▼▼▼

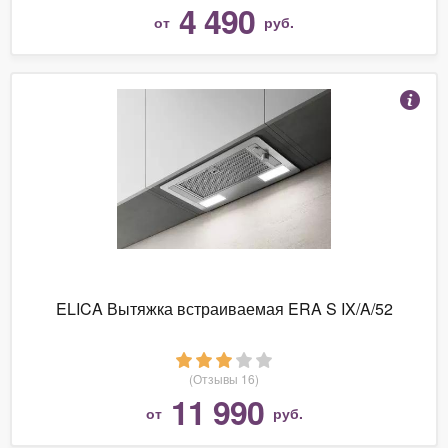
4 490
от
руб.
ELICA Вытяжка встраиваемая ERA S IX/A/52
(Отзывы 16)
11 990
от
руб.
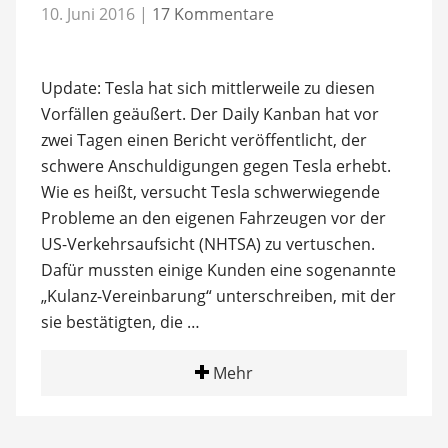
10. Juni 2016
|
17 Kommentare
Update: Tesla hat sich mittlerweile zu diesen
Vorfällen geäußert. Der Daily Kanban hat vor
zwei Tagen einen Bericht veröffentlicht, der
schwere Anschuldigungen gegen Tesla erhebt.
Wie es heißt, versucht Tesla schwerwiegende
Probleme an den eigenen Fahrzeugen vor der
US-Verkehrsaufsicht (NHTSA) zu vertuschen.
Dafür mussten einige Kunden eine sogenannte
„Kulanz-Vereinbarung“ unterschreiben, mit der
sie bestätigten, die …
Mehr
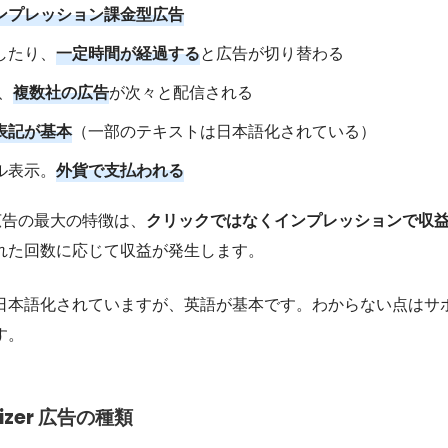
ンプレッション課金型広告
したり、
一定時間が経過する
と広告が切り替わる
、
複数社の広告
が次々と配信される
表記が基本
（一部のテキストは日本語化されている）
ル表示。
外貨で支払われる
zer広告の最大の特徴は、
クリックではなくインプレッションで収
れた回数に応じて収益が発生します。
日本語化されていますが、英語が基本です。わからない点はサ
す。
tizer 広告の種類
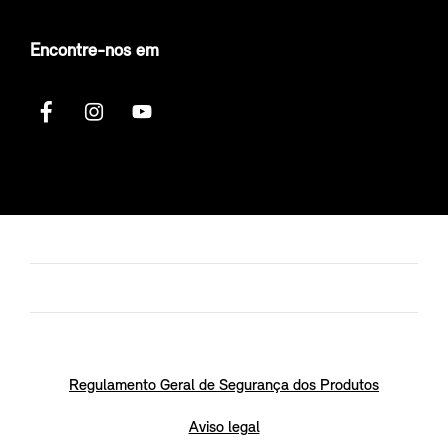
Encontre-nos em
Regulamento Geral de Segurança dos Produtos
Aviso legal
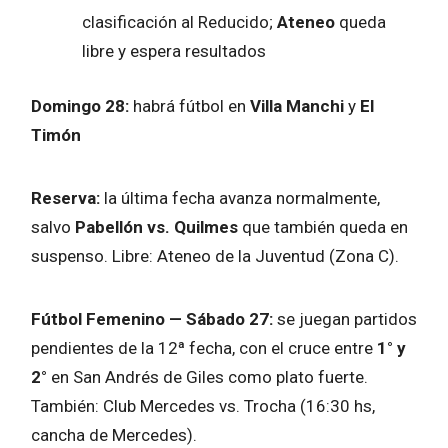
clasificación al Reducido;
Ateneo
queda
libre y espera resultados
Domingo 28:
habrá fútbol en
Villa Manchi
y
El
Timón
Reserva:
la última fecha avanza normalmente,
salvo
Pabellón vs. Quilmes
que también queda en
suspenso. Libre: Ateneo de la Juventud (Zona C).
Fútbol Femenino — Sábado 27:
se juegan partidos
pendientes de la 12ª fecha, con el cruce entre
1° y
2°
en San Andrés de Giles como plato fuerte.
También: Club Mercedes vs. Trocha (16:30 hs,
cancha de Mercedes).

▲▲▲

◆ JOB
Type out all the text in the material above, word for word and line by line, leaving out the pictures.

◆ SOLUTION TO THIS TASK
4 490
от
руб.
ELICA Вытяжка встраиваемая ERA S IX/A/52
(Отзывы 16)
11 990
от
руб.
10. Juni 2016
|
17 Kommentare
Update: Tesla hat sich mittlerweile zu diesen
Vorfällen geäußert. Der Daily Kanban hat vor
zwei Tagen einen Bericht veröffentlicht, der
schwere Anschuldigungen gegen Tesla erhebt.
Wie es heißt, versucht Tesla schwerwiegende
Probleme an den eigenen Fahrzeugen vor der
US-Verkehrsaufsicht (NHTSA) zu vertuschen.
Dafür mussten einige Kunden eine sogenannte
„Kulanz-Vereinbarung“ unterschreiben, mit der
sie bestätigten, die …
Mehr
ンプレッション課金型広告
したり、
一定時間が経過する
と広告が切り替わる
、
複数社の広告
が次々と配信される
表記が基本
（一部のテキストは日本語化されている）
ル表示。
外貨で支払われる
zer広告の最大の特徴は、
クリックではなくインプレッションで収
れた回数に応じて収益が発生します。
日本語化されていますが、英語が基本です。わからない点はサ
す。
tizer 広告の種類
Encontre-nos em
Regulamento Geral de Segurança dos Produtos
Aviso legal
clasificación al Reducido;
Ateneo
queda
libre y espera resultados
Domingo 28:
habrá fútbol en
Villa Manchi
y
El
Timón
Reserva:
la última fecha avanza normalmente,
salvo
Pabellón vs. Quilmes
que también queda en
suspenso. Libre: Ateneo de la Juventud (Zona C).
Fútbol Femenino — Sábado 27:
se juegan partidos
pendientes de la 12ª fecha, con el cruce entre
1° y
2°
en San Andrés de Giles como plato fuerte.
También: Club Mercedes vs. Trocha (16:30 hs,
cancha de Mercedes).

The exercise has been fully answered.